The first SIB was launched in September 2010 to finance a rehabilitation program for prisoners at the Peterborough Prison in England. Following several successful SIB projects, the United States, along with Australia, Germany, and the Netherlands, started to show interest in and to experiment with this in 2013. Starting in 2014, Canada and other OECD countries like Belgium, Portugal, and Finland decided to launch their own SIB programs.

In June 2016, out of 73 projects launched on four different continents, 22 showed performance data, 21 indicated positive social results, 12 provided first results of payment and four completely reimbursed the investors’ capital. Considering the recentness of certain projects, these numbers have been seen as being very positive, and proof of the tool’s success.

When and why were the first SIBs introduced in France? To what extent were they successful?

The Social Impact Bond has been present in French public debates since 2014 when the French committee on social investment’s report, outlining the notion of “Social Impact Bond” and propositions related to its implementation in France, was given to Carole Delga, the Secretary of State responsible for the Social and Solidarity Economy. Following a call for projects launched in March 2016 by Martine Pinville (Carole Delga’s successor), 62 propositions were submitted, with 13 projects signed or in the contract process.

The first SIBs in France were aimed at supporting young people in their academic and professional success (Passeport Avenir, Apprentis d’Auteuil), insertion or reinsertion projects (Wimoov, La Cravate Solidaire, Solidarité Nouvelle face au Chômage, ADIE, IMPACT Académie), and projects related to helping vulnerable populations (Médecins du Monde).

There are many reasons why these financial instruments appeared in France. Firstly, this social innovation tool responds to complex societal problems in an innovative way. Secondly, it provides a solution to the scarcity of public financing and confronts the rapid growth of the Social and Solidarity Economy. Thirdly, it is an attractive option for investors concerned about the social impact of their investments.

The continuity and sustainability of this tool will depend on the results of the pilot projects, which are expected for 2022 at the earliest.

What is the future of SIBs in France and abroad?

Following their implementation in France, certain concerns were raised as to whether SIBs could permanently replace public funding. These affirmations are most definitely exaggerated. Though SIBs represent a pertinent complement to State subsidies, there are still a lot of obstacles to their development, such as the lack of liquidity, the complexity and the incertitude of the outcome measure, etc.
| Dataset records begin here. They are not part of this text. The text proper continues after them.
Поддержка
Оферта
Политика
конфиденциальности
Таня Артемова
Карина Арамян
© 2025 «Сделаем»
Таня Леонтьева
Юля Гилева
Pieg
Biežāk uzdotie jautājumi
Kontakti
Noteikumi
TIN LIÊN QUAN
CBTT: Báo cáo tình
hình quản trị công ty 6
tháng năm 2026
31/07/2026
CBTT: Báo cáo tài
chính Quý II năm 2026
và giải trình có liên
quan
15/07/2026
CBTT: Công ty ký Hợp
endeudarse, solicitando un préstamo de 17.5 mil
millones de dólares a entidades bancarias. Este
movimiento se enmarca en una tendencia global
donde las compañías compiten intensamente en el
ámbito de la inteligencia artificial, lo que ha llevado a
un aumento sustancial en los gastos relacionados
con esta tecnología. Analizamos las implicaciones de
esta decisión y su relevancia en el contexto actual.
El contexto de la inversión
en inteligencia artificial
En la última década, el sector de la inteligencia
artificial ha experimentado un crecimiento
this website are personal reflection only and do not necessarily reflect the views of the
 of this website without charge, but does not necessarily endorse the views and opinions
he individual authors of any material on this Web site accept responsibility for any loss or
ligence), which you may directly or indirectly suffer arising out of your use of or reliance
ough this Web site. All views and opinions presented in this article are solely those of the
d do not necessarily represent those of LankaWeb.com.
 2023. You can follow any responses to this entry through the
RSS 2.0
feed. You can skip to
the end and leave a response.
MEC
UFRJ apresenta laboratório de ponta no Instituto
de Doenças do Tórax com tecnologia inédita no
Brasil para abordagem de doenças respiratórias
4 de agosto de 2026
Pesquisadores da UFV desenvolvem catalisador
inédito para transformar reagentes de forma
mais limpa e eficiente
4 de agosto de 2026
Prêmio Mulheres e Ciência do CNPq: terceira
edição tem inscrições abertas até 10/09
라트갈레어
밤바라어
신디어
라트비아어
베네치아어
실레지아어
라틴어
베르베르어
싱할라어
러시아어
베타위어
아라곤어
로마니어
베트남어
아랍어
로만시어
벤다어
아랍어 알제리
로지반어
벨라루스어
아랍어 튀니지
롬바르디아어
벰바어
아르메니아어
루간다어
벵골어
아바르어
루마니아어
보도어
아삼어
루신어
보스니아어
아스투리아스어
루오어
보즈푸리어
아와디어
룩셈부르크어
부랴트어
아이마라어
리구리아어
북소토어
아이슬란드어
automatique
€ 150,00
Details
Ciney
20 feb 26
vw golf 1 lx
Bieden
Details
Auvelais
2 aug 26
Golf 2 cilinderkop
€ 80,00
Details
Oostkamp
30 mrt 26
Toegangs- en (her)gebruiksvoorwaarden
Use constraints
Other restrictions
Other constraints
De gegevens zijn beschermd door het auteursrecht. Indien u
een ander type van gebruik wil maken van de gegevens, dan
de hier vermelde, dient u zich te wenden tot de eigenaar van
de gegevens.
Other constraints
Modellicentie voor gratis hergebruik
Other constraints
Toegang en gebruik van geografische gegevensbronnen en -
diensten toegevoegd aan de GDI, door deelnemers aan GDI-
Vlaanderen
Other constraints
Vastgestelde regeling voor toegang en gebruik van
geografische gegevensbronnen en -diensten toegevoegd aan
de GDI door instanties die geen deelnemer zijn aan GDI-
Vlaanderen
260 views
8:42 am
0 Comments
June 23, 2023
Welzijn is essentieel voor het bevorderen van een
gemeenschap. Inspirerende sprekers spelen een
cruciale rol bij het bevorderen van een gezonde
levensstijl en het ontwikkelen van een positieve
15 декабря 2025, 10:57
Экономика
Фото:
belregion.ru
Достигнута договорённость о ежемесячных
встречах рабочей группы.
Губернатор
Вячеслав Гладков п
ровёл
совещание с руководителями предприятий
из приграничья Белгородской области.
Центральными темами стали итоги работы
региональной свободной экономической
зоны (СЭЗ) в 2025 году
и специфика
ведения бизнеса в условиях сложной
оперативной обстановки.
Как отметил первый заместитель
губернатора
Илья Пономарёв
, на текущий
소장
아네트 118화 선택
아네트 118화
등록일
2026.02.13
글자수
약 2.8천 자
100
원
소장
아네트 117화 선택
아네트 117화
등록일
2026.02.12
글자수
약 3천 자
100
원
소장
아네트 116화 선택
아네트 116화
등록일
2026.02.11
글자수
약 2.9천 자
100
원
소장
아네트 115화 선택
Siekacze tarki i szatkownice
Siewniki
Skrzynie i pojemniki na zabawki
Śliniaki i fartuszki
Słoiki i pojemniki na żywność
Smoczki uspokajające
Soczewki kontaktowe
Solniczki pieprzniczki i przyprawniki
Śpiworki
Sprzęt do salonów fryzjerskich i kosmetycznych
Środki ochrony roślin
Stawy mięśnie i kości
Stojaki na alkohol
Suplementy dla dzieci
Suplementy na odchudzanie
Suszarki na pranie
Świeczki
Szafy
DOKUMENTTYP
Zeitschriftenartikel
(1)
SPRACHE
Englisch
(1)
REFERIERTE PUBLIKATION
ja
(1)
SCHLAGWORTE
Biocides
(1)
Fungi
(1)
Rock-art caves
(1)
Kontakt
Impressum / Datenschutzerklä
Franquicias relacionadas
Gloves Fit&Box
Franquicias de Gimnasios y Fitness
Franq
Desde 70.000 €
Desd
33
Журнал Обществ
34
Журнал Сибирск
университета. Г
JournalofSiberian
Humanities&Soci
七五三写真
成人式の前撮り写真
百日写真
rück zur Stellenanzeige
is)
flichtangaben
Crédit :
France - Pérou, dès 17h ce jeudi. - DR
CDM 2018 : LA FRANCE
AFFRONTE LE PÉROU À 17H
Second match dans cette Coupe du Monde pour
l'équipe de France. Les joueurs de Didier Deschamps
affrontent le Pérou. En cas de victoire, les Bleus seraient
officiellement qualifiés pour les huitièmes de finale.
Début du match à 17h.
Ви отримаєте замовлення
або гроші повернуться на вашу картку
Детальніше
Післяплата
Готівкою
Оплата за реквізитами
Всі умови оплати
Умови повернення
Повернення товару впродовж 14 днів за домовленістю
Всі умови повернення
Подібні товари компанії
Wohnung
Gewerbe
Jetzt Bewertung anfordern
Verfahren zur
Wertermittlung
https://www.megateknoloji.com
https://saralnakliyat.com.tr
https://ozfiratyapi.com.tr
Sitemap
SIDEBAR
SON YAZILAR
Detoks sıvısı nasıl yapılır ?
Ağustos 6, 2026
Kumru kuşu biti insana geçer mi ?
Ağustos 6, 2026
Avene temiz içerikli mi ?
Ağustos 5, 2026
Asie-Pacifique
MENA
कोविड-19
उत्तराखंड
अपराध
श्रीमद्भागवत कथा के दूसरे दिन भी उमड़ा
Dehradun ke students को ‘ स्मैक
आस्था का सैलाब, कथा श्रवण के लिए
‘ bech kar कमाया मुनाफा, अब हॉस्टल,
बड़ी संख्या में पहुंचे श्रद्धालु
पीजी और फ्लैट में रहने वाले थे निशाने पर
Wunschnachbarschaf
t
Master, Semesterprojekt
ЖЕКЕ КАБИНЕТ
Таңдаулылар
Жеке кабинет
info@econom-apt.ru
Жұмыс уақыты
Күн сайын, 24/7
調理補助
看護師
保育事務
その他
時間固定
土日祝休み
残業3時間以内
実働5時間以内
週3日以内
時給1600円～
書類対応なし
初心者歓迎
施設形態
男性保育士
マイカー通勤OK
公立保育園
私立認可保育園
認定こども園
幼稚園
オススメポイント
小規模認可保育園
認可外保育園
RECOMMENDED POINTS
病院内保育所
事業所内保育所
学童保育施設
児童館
In order to encourage SIB development in France, it is necessary to concentrate on two aspects. Firstly, it is important to better oversee and define the measurement of social impact. Also, it is essential to define a legal framework. These two points are also important for other countries. Overall, the sums invested in SIBs are modest, and this will most likely remain a niche market that will efficiently meet the needs of certain sectors.